Listed records:
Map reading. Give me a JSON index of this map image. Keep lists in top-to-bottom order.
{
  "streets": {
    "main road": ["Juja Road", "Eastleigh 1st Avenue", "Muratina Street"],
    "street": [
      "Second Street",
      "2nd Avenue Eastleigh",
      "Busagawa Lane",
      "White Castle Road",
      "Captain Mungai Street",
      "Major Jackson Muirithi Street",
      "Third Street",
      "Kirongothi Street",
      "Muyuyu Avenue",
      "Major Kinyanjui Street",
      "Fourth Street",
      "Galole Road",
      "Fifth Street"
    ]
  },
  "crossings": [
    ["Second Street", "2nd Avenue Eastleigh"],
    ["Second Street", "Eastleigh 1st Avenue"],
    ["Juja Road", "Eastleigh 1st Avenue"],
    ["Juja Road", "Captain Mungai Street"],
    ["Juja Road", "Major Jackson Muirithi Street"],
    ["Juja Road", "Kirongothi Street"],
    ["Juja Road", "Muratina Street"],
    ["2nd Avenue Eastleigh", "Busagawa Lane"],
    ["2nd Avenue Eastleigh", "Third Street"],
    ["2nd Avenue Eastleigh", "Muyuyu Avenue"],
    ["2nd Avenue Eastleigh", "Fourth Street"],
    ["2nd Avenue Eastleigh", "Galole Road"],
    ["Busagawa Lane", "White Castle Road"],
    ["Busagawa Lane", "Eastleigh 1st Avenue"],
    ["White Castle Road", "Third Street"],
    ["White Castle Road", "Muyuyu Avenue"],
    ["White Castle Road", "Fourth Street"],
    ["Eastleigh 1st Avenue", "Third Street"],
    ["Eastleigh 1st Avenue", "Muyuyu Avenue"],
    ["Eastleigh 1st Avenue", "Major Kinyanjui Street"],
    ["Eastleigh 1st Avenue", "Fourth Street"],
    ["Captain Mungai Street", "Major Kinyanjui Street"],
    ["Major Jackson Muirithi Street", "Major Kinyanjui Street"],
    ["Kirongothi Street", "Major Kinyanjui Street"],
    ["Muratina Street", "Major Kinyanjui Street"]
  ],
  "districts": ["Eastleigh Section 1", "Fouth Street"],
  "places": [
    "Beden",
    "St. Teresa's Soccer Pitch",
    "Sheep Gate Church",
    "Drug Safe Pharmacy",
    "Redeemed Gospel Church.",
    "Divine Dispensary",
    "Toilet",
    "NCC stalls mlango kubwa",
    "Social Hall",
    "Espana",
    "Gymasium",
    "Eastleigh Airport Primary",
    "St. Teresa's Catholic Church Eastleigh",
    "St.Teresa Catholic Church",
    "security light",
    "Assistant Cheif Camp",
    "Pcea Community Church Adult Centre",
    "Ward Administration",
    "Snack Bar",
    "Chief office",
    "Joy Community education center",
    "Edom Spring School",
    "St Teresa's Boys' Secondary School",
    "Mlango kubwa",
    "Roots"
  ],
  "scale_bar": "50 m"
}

Exercise directions: What is needed is an exact copy of every entry above.

Result:
Map reading. Give me a JSON index of this map image. Keep lists in top-to-bottom order.
{
  "streets": {
    "main road": ["Juja Road", "Eastleigh 1st Avenue", "Muratina Street"],
    "street": [
      "Second Street",
      "2nd Avenue Eastleigh",
      "Busagawa Lane",
      "White Castle Road",
      "Captain Mungai Street",
      "Major Jackson Muirithi Street",
      "Third Street",
      "Kirongothi Street",
      "Muyuyu Avenue",
      "Major Kinyanjui Street",
      "Fourth Street",
      "Galole Road",
      "Fifth Street"
    ]
  },
  "crossings": [
    ["Second Street", "2nd Avenue Eastleigh"],
    ["Second Street", "Eastleigh 1st Avenue"],
    ["Juja Road", "Eastleigh 1st Avenue"],
    ["Juja Road", "Captain Mungai Street"],
    ["Juja Road", "Major Jackson Muirithi Street"],
    ["Juja Road", "Kirongothi Street"],
    ["Juja Road", "Muratina Street"],
    ["2nd Avenue Eastleigh", "Busagawa Lane"],
    ["2nd Avenue Eastleigh", "Third Street"],
    ["2nd Avenue Eastleigh", "Muyuyu Avenue"],
    ["2nd Avenue Eastleigh", "Fourth Street"],
    ["2nd Avenue Eastleigh", "Galole Road"],
    ["Busagawa Lane", "White Castle Road"],
    ["Busagawa Lane", "Eastleigh 1st Avenue"],
    ["White Castle Road", "Third Street"],
    ["White Castle Road", "Muyuyu Avenue"],
    ["White Castle Road", "Fourth Street"],
    ["Eastleigh 1st Avenue", "Third Street"],
    ["Eastleigh 1st Avenue", "Muyuyu Avenue"],
    ["Eastleigh 1st Avenue", "Major Kinyanjui Street"],
    ["Eastleigh 1st Avenue", "Fourth Street"],
    ["Captain Mungai Street", "Major Kinyanjui Street"],
    ["Major Jackson Muirithi Street", "Major Kinyanjui Street"],
    ["Kirongothi Street", "Major Kinyanjui Street"],
    ["Muratina Street", "Major Kinyanjui Street"]
  ],
  "districts": ["Eastleigh Section 1", "Fouth Street"],
  "places": [
    "Beden",
    "St. Teresa's Soccer Pitch",
    "Sheep Gate Church",
    "Drug Safe Pharmacy",
    "Redeemed Gospel Church.",
    "Divine Dispensary",
    "Toilet",
    "NCC stalls mlango kubwa",
    "Social Hall",
    "Espana",
    "Gymasium",
    "Eastleigh Airport Primary",
    "St. Teresa's Catholic Church Eastleigh",
    "St.Teresa Catholic Church",
    "security light",
    "Assistant Cheif Camp",
    "Pcea Community Church Adult Centre",
    "Ward Administration",
    "Snack Bar",
    "Chief office",
    "Joy Community education center",
    "Edom Spring School",
    "St Teresa's Boys' Secondary School",
    "Mlango kubwa",
    "Roots"
  ],
  "scale_bar": "50 m"
}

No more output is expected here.